PROBLEM: Pick out each of the lines below that contains the word "States", and copy those lines.
[[ DATASET ENTRIES open ]]
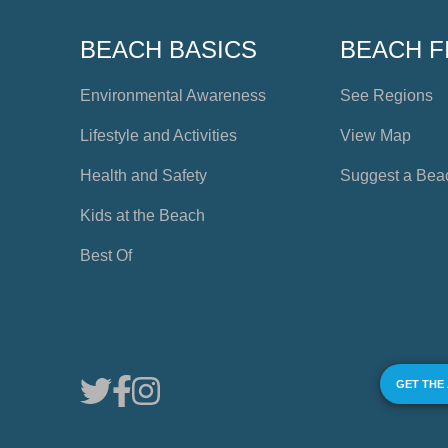
BEACH BASICS
BEACH F
Environmental Awareness
See Regions
Lifestyle and Activities
View Map
Health and Safety
Suggest a Bea
Kids at the Beach
Best Of
GET THE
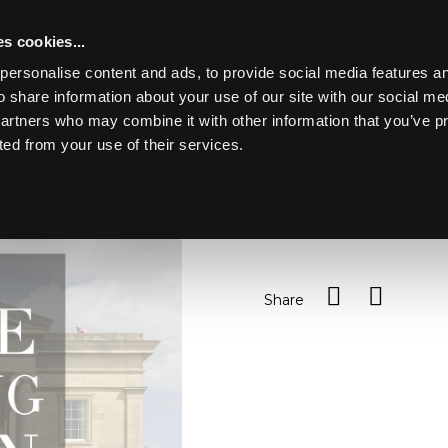
s cookies...
personalise content and ads, to provide social media features an
o share information about your use of our site with our social me
Lot 11
Y PARK
partners who may combine it with other information that you’ve p
ted from your use of their services.
Toggle navigation
11
Sundry children's books
Sold for £45
Share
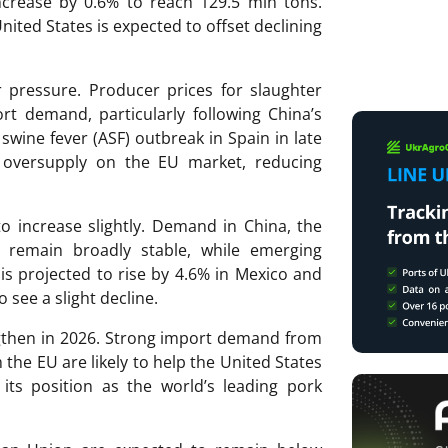
ncrease by 0.6% to reach 129.5 mln tons.
nited States is expected to offset declining
pressure. Producer prices for slaughter
rt demand, particularly following China’s
 swine fever (ASF) outbreak in Spain in late
n oversupply on the EU market, reducing
o increase slightly. Demand in China, the
o remain broadly stable, while emerging
s projected to rise by 4.6% in Mexico and
 see a slight decline.
ngthen in 2026. Strong import demand from
he EU are likely to help the United States
its position as the world’s leading pork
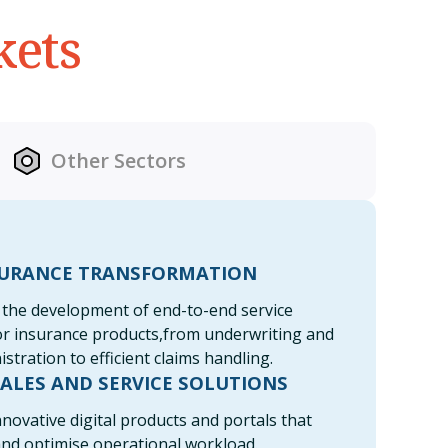
kets
Other Sectors
SURANCE TRANSFORMATION
the development of end-to-end service
or insurance products,from underwriting and
istration to efficient claims handling.
SALES AND SERVICE SOLUTIONS
novative digital products and portals that
and optimise operational workload.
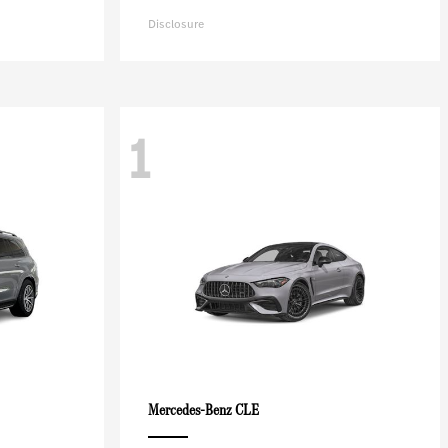
Disclosure
1
CLE
Mercedes-Benz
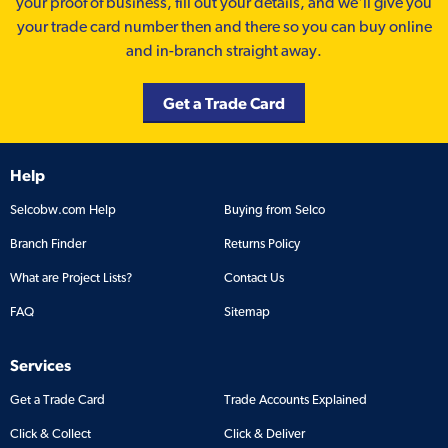
your proof of business, fill out your details, and we'll give you
your trade card number then and there so you can buy online
and in-branch straight away.
Get a Trade Card
Help
Selcobw.com Help
Buying from Selco
Branch Finder
Returns Policy
What are Project Lists?
Contact Us
FAQ
Sitemap
Services
Get a Trade Card
Trade Accounts Explained
Click & Collect
Click & Deliver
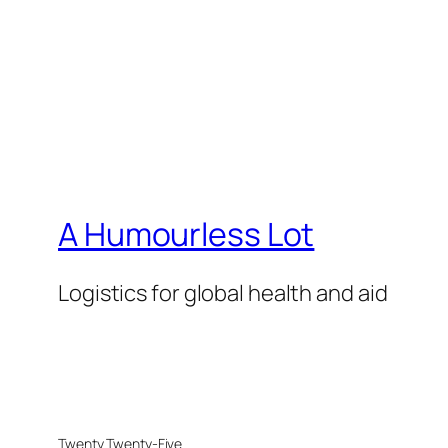
A Humourless Lot
Logistics for global health and aid
Twenty Twenty-Five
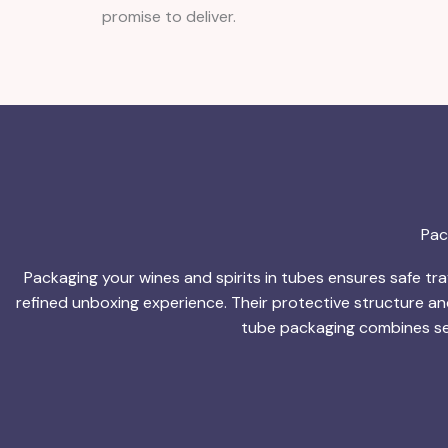
promise to deliver.
Pac
Packaging your wines and spirits in tubes ensures safe trav
refined unboxing experience. Their protective structure an
tube packaging combines sec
[[ DATASET ENTRIES closed ]]
RESULT:
nited States is expected to offset declining
he EU are likely to help the United States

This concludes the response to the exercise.